— What to work on —
(a) In the post about choosing a mail server, which mail server has the writer been leaning towards so far?
(b) Continue the post about choosing a mail server, picking up right after its last sentence.

BEGIN Study text

And with suitably customized text on the reject error. Should be rather
easy to tie a hard whitelist of address(es) in file(s) to exim, and should
be easy enough to write program(s) to fill/update those files and have
exim pickup any relevant changes thereof. One of the slightly tricker
bits I'm presently looking at, is for subscribers, do they or do they not
have the moderate(d) flag set (if it's set, don't whitelist 'em).
Maybe that gets easier with mailman3? Who knows.
But, hopefully soonish, I'll have the anti-spam much better. I'm thinking
such that, e.g. postmaster@ email gets down to a (semi-?)reasonable
(near) trickle of email ... likewise for other email addresses. Not there
yet, but ... hopefully soon?
As for exim "vs." Postfix (vs. ... sendmail 8-O ... or what have you).
Some year(s) back - and I occasionally check again - where's the
critical mass - what seems best (or at least reasonably) supported to
e.g. integrate with probable likely or needed stuff, e.g. mailman,
anti-spam, dokuwiki, wordpress, ... whatever.
The most logical choices seem exim or postfix, after that the numbers
dwindle very fast - at least on Debian. Yeah, popcon ... still looks
Also, looking over the more complex (not horribly so, but not exactly
trivial) integrations, ... e.g. mailman2. Looks like (at least on
Debian) that's mostly oriented towards exim or postfix ... with actually
better documentation/examples, etc. for exim than postfix. Not sure
about mailman3 yet, though I suspect I'll be finding that out in the
not-too-horribly-distant-future. I'd also guestimate, again for Debian,
mailman2 very well having documentation for exim/postfix integration, and
especially exim, I'd guestimate the documentation/examples for mailman3
will be similar. But ... shall see.
So, ... thus far I've been leaning towards exim over postfix ... though
postfix seems a strong reasonable contender worthy of consideration,
and periodic reevaluation/reconsideration.
Can't say exim thrills me, but, given the options/possibilities, for
a modern MTA, and one that needs well integrate with other stuff,
presently seems to me exim is the "best" (least horrible?) option.
No matter what, it'll end up fairly complex. Question is how complex
and nasty(?), and how well/reasonably supported/documented ... and/or not.
Also seems Debian's wiki could use some more TLC ... notably more current
examples, e.g. mailman/mailman3, and exim integration and anti-spam, etc.

END Study text
BEGIN Source material

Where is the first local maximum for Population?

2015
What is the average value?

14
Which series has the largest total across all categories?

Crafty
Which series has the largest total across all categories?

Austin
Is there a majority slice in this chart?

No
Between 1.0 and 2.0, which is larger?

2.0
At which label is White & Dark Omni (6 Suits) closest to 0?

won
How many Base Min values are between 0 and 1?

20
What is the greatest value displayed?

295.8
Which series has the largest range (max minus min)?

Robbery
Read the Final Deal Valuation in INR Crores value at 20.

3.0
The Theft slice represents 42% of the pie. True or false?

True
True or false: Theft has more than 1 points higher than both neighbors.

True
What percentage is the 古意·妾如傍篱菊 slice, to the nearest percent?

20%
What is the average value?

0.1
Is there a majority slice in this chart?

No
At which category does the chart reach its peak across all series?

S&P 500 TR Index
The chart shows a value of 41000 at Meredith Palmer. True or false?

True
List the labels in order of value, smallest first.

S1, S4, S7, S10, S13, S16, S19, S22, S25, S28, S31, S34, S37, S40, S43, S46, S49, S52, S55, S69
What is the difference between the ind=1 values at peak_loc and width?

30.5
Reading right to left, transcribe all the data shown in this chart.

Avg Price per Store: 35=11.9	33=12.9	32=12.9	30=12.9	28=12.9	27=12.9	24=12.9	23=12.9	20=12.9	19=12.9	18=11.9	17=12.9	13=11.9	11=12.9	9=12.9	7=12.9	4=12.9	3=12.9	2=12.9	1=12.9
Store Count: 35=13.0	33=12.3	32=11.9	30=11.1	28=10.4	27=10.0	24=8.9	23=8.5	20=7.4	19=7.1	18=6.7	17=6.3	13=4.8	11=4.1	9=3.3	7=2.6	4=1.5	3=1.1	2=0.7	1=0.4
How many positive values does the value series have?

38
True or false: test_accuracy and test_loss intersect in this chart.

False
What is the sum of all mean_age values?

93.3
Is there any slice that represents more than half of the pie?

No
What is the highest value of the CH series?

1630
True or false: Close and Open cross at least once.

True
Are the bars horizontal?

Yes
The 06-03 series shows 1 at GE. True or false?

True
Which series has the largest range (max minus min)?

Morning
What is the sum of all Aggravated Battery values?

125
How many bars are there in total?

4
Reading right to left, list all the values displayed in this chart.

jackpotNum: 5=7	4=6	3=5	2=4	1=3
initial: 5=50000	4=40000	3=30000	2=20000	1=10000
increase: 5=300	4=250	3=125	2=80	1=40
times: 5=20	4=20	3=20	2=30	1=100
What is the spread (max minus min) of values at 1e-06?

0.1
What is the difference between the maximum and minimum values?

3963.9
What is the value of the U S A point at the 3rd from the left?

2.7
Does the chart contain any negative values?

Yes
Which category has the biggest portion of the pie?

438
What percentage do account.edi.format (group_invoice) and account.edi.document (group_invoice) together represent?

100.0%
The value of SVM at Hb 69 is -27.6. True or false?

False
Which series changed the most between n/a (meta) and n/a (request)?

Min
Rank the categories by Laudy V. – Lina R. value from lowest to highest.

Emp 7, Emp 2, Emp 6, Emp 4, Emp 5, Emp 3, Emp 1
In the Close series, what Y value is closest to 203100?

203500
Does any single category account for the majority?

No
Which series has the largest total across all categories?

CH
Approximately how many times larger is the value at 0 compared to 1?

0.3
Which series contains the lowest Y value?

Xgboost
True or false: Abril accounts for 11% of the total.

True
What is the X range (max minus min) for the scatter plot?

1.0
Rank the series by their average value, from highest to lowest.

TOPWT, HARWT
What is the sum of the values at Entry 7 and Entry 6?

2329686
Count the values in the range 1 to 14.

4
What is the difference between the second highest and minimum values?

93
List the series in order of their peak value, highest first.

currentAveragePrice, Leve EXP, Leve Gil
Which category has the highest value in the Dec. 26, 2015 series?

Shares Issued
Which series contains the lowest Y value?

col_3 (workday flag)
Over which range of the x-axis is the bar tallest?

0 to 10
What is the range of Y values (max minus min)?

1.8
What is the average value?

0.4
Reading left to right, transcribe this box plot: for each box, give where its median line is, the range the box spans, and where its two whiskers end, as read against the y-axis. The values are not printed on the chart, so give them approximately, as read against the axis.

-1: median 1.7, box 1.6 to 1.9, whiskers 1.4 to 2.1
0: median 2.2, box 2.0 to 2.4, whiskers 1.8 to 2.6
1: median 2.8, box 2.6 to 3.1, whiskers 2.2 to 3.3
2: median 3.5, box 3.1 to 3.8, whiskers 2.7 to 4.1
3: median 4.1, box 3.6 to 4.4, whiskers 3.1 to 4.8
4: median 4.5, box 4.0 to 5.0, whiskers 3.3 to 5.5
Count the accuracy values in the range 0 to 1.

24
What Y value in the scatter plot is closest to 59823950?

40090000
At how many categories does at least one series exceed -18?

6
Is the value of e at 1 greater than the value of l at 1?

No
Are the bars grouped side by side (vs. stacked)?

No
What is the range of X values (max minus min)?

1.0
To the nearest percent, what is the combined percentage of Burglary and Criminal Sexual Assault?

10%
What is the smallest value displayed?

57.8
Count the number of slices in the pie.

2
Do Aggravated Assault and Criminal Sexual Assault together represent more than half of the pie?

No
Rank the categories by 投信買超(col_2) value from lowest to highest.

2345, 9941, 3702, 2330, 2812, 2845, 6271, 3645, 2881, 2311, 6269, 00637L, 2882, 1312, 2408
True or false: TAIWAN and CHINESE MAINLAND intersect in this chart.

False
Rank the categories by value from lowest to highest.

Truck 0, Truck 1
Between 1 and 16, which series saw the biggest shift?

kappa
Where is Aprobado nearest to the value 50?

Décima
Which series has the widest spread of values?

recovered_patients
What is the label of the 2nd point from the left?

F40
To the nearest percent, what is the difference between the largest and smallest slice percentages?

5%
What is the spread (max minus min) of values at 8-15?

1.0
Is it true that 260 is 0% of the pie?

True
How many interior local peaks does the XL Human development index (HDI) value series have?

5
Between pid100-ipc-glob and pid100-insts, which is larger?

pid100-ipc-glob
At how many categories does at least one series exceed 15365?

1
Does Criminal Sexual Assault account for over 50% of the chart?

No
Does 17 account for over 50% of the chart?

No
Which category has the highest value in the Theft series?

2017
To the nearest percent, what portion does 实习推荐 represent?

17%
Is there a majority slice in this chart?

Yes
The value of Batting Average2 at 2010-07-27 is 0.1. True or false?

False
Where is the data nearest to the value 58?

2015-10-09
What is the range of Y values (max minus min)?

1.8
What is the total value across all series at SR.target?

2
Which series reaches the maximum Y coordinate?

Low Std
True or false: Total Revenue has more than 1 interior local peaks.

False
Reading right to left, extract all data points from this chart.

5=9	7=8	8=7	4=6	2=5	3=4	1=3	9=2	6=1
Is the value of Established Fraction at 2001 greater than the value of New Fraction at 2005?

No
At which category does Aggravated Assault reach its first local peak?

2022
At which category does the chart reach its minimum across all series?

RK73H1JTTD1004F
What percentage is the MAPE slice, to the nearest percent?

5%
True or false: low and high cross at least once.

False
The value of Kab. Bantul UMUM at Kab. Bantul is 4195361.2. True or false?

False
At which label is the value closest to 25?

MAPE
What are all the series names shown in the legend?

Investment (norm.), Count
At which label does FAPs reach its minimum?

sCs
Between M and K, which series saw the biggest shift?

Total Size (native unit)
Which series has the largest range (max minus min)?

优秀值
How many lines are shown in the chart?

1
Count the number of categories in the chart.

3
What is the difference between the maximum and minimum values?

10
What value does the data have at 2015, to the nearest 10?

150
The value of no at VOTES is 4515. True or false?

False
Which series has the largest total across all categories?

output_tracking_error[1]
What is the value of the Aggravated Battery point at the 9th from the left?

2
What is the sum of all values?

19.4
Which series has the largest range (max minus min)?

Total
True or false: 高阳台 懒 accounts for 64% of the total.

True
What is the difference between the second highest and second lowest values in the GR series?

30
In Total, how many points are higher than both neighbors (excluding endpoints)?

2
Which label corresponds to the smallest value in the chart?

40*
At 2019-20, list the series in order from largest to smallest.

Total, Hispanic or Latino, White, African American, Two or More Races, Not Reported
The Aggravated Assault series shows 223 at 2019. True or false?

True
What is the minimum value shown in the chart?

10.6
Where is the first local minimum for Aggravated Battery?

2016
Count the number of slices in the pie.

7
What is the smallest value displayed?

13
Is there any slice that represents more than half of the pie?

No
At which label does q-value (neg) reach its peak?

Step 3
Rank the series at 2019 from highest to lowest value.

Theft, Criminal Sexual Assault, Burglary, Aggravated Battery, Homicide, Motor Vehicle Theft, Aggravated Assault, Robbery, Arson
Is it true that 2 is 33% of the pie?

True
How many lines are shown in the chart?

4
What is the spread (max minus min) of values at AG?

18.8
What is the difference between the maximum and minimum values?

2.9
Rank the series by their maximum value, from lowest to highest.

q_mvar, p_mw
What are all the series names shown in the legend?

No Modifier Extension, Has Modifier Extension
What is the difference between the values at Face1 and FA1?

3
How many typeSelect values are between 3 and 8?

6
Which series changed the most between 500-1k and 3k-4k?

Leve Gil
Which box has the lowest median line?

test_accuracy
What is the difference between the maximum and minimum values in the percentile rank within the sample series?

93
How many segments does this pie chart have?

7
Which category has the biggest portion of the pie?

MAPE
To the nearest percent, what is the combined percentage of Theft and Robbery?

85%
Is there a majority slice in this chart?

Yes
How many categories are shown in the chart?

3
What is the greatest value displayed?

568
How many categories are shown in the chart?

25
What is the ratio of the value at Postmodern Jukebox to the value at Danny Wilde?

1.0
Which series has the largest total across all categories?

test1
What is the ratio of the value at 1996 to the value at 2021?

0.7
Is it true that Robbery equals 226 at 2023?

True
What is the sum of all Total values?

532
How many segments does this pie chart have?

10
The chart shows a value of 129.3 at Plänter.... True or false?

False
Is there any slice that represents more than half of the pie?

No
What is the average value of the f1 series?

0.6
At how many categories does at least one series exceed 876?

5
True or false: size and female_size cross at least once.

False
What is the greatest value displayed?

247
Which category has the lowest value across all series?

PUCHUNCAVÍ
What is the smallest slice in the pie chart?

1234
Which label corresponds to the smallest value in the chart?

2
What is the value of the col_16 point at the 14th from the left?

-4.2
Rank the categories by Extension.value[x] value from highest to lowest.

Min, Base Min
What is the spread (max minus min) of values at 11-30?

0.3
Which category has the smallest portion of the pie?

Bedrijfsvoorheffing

END Source material

— Per-task outputs —
(a) Exim, over Postfix.

(b)
Maybe I'll end up doing some 'o that. I was already thinking of
doing the mailman/exim integration stuff on wiki there, as it seems kind'a
not well covered (though relevant documentation is found elsewhere within
Debian - notably files within the packages) - but would be good to have wiki
page that points that out and gives examples and/or makes relevant
Oh, and "of course" ... bad bots ... not just SMTP abuse, ... but web
too ... if the find any form that can cause an email to be generated,
they'll often do so. 332 queued email messages stuck trying to go
out (to only 2 target email addresses) were from such web abuse.
Sure, subscribe such-and-such email address to the list ...
that causes a confirmation email to be sent (attempted to be sent).
Well, ... that can be be repeated many times ... at least 332 apparently.
Even worse if spammers can abuse the form to at all control the content of
what's emailed ... if they can, they'll put their spam message in
that. Not sure an easy counter-measure for such. Maybe mailman3 is
better on that? There's captcha ... slows or even stops bots, but
dang annoying for the humans - many of 'em are to the point where
AI can solve 'em better and faster than the humans, so ... AI CPU
resource consumption might slow the bots, but won't stop 'em ... and
as AI gets better and better and CPU(/GPU) resources faster and cheaper,
I think in fairly short order AI is gonna win the captcha wars, so I don't
see captcha being all that useful for all that long. So at best
captcha is more about throttling, and not so much about stopping.
Bot abuse basically killed self-registration for dokuwiki on balug VM,
and I think that may be the case for wordpress on that VM too.